If not it will compute whatever is needed and pass this results to itself again,
untill the primitive case is reached, and the nested function calls will finish in one after the other.
One well-known usage of recursion is the quicksort algorithm:
def quicksort(alist):
if len(alist) < 2:
return alist # primitive case: a list of size one is ordered
pivotelement = alist.pop()
# compute the 2 lists for the next recursive call
left = [element for element in alist if element < pivotelement]#left = smaller than pivotelemet
right = [element for element in alist if element >= pivotelement]#left = greater than pivotelemet
# call function recursively
return quicksort(left) + [pivotelement] + quicksort(right)
So the "stop" must be the return of a primitive case.
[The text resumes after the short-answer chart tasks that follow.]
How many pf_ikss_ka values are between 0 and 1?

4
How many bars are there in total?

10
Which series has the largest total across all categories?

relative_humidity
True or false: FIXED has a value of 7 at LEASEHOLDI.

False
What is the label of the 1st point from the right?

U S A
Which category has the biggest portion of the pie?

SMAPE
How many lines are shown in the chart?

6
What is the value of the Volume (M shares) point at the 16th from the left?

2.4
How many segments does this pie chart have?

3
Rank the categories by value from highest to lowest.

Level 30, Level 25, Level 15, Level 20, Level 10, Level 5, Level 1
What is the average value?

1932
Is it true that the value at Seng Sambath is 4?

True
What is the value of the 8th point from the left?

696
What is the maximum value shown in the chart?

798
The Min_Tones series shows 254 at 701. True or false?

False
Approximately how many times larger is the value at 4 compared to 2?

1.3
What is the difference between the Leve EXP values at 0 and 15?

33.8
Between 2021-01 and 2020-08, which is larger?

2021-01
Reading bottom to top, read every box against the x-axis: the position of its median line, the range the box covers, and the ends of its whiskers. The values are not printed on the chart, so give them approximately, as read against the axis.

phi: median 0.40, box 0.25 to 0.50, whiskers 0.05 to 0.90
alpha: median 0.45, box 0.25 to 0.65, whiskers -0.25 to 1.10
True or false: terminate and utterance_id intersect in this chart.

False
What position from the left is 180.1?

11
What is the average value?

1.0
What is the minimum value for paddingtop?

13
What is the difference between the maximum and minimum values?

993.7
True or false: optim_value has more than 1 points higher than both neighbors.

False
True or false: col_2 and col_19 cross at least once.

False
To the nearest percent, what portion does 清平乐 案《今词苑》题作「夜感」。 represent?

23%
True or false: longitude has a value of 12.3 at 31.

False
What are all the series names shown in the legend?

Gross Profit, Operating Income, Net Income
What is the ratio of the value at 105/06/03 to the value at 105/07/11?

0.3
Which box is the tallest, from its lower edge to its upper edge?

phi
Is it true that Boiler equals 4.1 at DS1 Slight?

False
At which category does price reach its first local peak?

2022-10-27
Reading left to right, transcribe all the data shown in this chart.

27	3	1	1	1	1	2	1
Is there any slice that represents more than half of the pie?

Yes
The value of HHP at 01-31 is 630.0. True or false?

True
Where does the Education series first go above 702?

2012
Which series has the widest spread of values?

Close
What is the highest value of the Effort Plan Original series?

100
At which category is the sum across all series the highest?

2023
This is vital for recursion. You cannot just break out somehow.
I don't understand the question - if I get it right, that what you want already happens. If you return, the function stops running.
Some comments in addition to this answer:
As well, I cannot see where the function is called recursively, nor what
exit if maxPalindrome is True
means. (Is this a comment, maybe?)
Besides, the maxcomplist[:]==theList[:] does not make much sense to me, and seem to be a waste of time and memory, and to have this comparison in each iteration loop doesn't make it faster as well.